The IRi report said wellness was a multifaceted lifestyle trend that comprised of both physical and emotional health.

The report also says that knowing the ‘what’, ‘how’ and ‘who’ of each product is becoming more important to consumers. The answers to these questions are the key to retailers gaining a better understanding of the consumer.

“This behaviour suggests that growth potential can be leveraged by enticing consumers to act on their positive intentions with regards to healthy food and beverage intake – this is evidenced by brands growing rapidly who are tapping into these consumer trends,” he said.

IRi said that products such as turmeric and sweet potato are amongst the fast-growing sales and on-trend format.

Turmeric is known to have powerful anti-inflammatory and antioxidant properties and sweet potato has been seen as a ‘category disrupter’.

According to IRi’s research, the value of sugar and sugar substitutes has dropped 5.1% and 7.2% respectively as Australian’s move away from sugars and highly processed foods.

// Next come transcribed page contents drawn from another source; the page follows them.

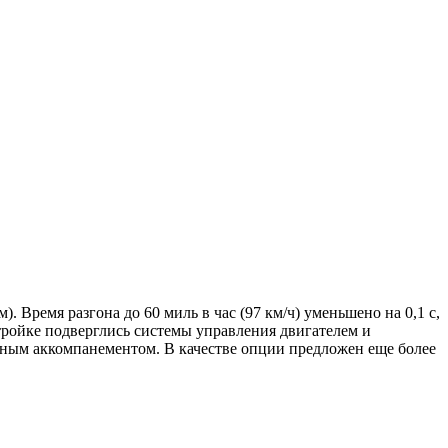
. Время разгона до 60 миль в час (97 км/ч) уменьшено на 0,1 с,
стройке подверглись системы управления двигателем и
ным аккомпанементом. В качестве опции предложен еще более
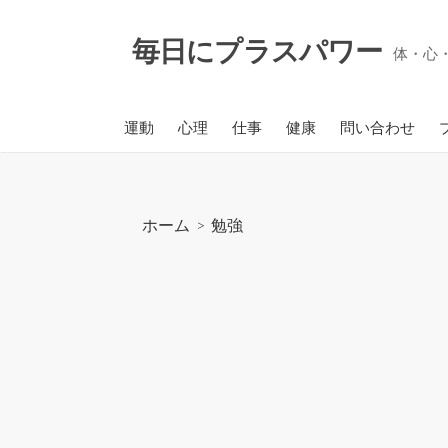
コ
ン
毎日にプラスパワー
体・心
テ
ン
ツ
運動
心理
仕事
健康
問い合わせ
へ
ス
キ
ッ
ホーム
>
勉強
プ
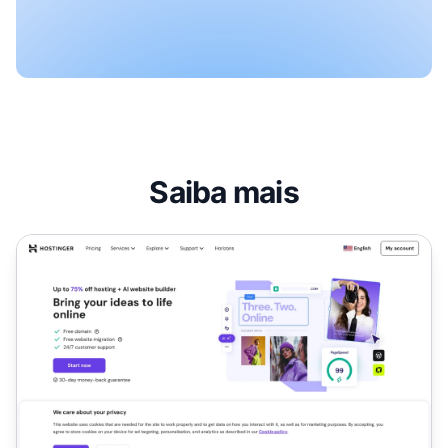
Saiba mais
Programa de Afiliados Hostinger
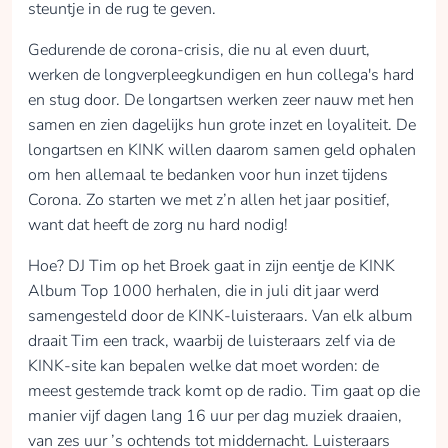
steuntje in de rug te geven.
Gedurende de corona-crisis, die nu al even duurt,
werken de longverpleegkundigen en hun collega's hard
en stug door. De longartsen werken zeer nauw met hen
samen en zien dagelijks hun grote inzet en loyaliteit. De
longartsen en KINK willen daarom samen geld ophalen
om hen allemaal te bedanken voor hun inzet tijdens
Corona. Zo starten we met z’n allen het jaar positief,
want dat heeft de zorg nu hard nodig!
Hoe? DJ Tim op het Broek gaat in zijn eentje de KINK
Album Top 1000 herhalen, die in juli dit jaar werd
samengesteld door de KINK-luisteraars. Van elk album
draait Tim een track, waarbij de luisteraars zelf via de
KINK-site kan bepalen welke dat moet worden: de
meest gestemde track komt op de radio. Tim gaat op die
manier vijf dagen lang 16 uur per dag muziek draaien,
van zes uur ’s ochtends tot middernacht. Luisteraars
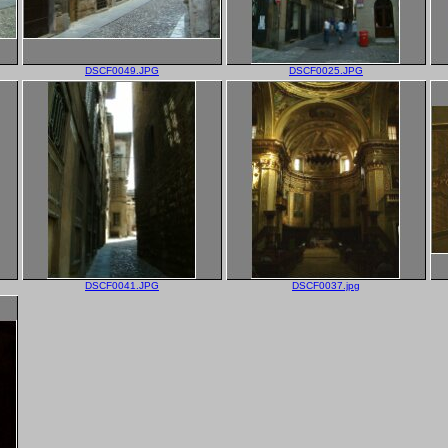
DSCF0049.JPG
DSCF0025.JPG
DSCF0041.JPG
DSCF0037.jpg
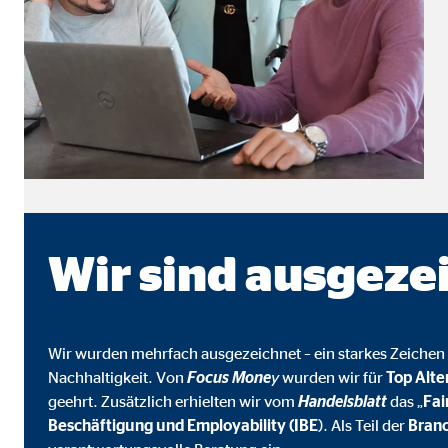
Cookie Laufzeit:
3 M
Adform | Empfänger: OVB, Adform A/S
Name:
uid,
Anbieter:
Adf
Zweck:
ad 
Cookie Laufzeit:
2 M
Wir sind ausgeze
Externe Medien
Inhalte von Video- und Kartenplattformen werden b
Wir wurden mehrfach ausgezeichnet – ein starkes Zeichen 
willigen Sie auch in die mögliche Übermittlung Ihre
Nachhaltigkeit. Von
Focus Mone
y
wurden wir für
Top Alte
geehrt. Zusätzlich erhielten wir vom
Handelsblatt
das „
Fa
Beschäftigung und Employability (IBE
). Als Teil der
Branc
Google Maps | Empfänger: OVB, Google Irela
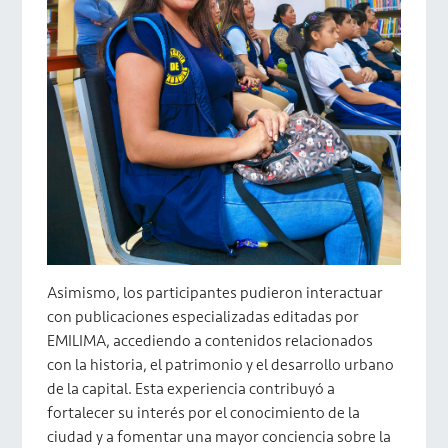
Asimismo, los participantes pudieron interactuar
con publicaciones especializadas editadas por
EMILIMA, accediendo a contenidos relacionados
con la historia, el patrimonio y el desarrollo urbano
de la capital. Esta experiencia contribuyó a
fortalecer su interés por el conocimiento de la
ciudad y a fomentar una mayor conciencia sobre la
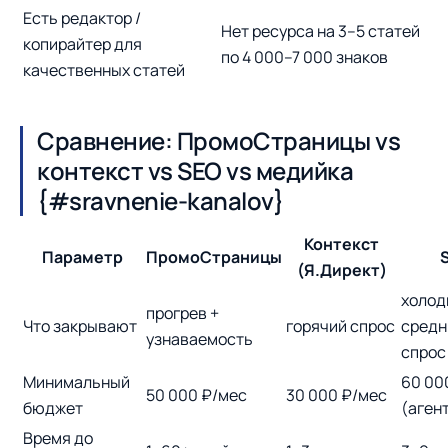
Есть редактор /
Нет ресурса на 3–5 статей
копирайтер для
по 4 000–7 000 знаков
качественных статей
Сравнение: ПромоСтраницы vs
контекст vs SEO vs медийка
{#sravnenie-kanalov}
Контекст
Параметр
ПромоСтраницы
(Я.Директ)
холод
прогрев +
Что закрывают
горячий спрос
средн
узнаваемость
спрос
Минимальный
60 00
50 000 ₽/мес
30 000 ₽/мес
бюджет
(аген
Время до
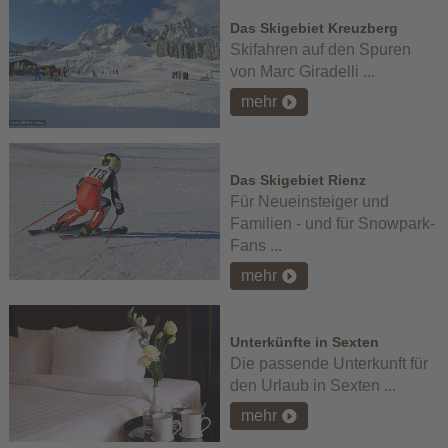
Das Skigebiet Kreuzberg
Skifahren auf den Spuren
von Marc Giradelli ...
mehr
Das Skigebiet Rienz
Für Neueinsteiger und
Familien - und für Snowpark-
Fans ...
mehr
Unterkünfte in Sexten
Die passende Unterkunft für
den Urlaub in Sexten ...
mehr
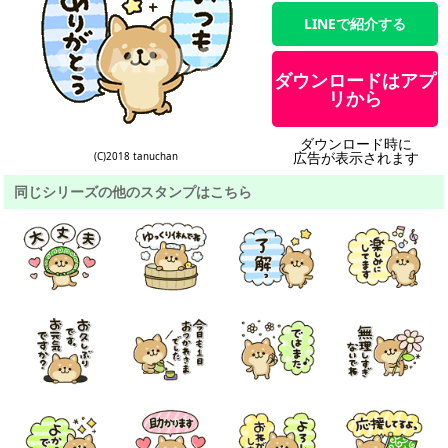
LINEで紹介する
ダウンロードはアプ
リから
ダウンロード時に
広告が表示されます
(C)2018 tanuchan
同じシリーズの他のスタンプはこちら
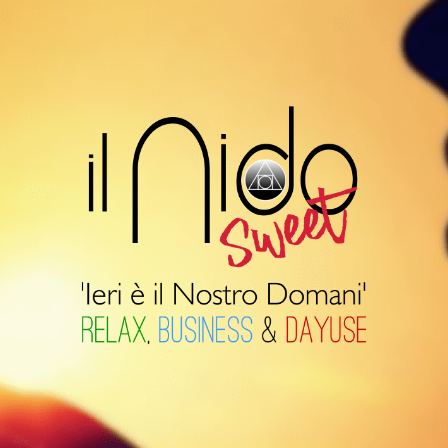
Il
Nido
Suite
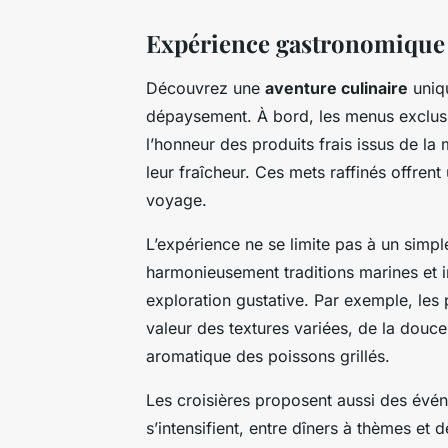
Expérience gastronomique e
Découvrez une
aventure culinaire
uniq
dépaysement. À bord, les menus exclusi
l’honneur des produits frais issus de la
leur fraîcheur. Ces mets raffinés offren
voyage.
L’expérience ne se limite pas à un simple
harmonieusement traditions marines et i
exploration gustative. Par exemple, les
valeur des textures variées, de la douce
aromatique des poissons grillés.
Les croisières proposent aussi des év
s’intensifient, entre dîners à thèmes et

As well as embracing nutritious ingredients, healthy alternatives are an inspiring proposition for consumers who want to move away from traditionally salty and sugar heavy foods and snacks.

 

Despite this, there is evidence that suggests levels of obesity in Australia have risen despite a decline in sugar intake.

An American Society for Nutrition study investigated recent trends in the availability of sugars and sweeteners across multiple independent data sources.

“As shown by global analysis, Australia and New Zealand experienced the single-largest absolute increase in adult obesity since 1980 (from 16% to 29%) and the single largest increase in adult female obesity,” it said.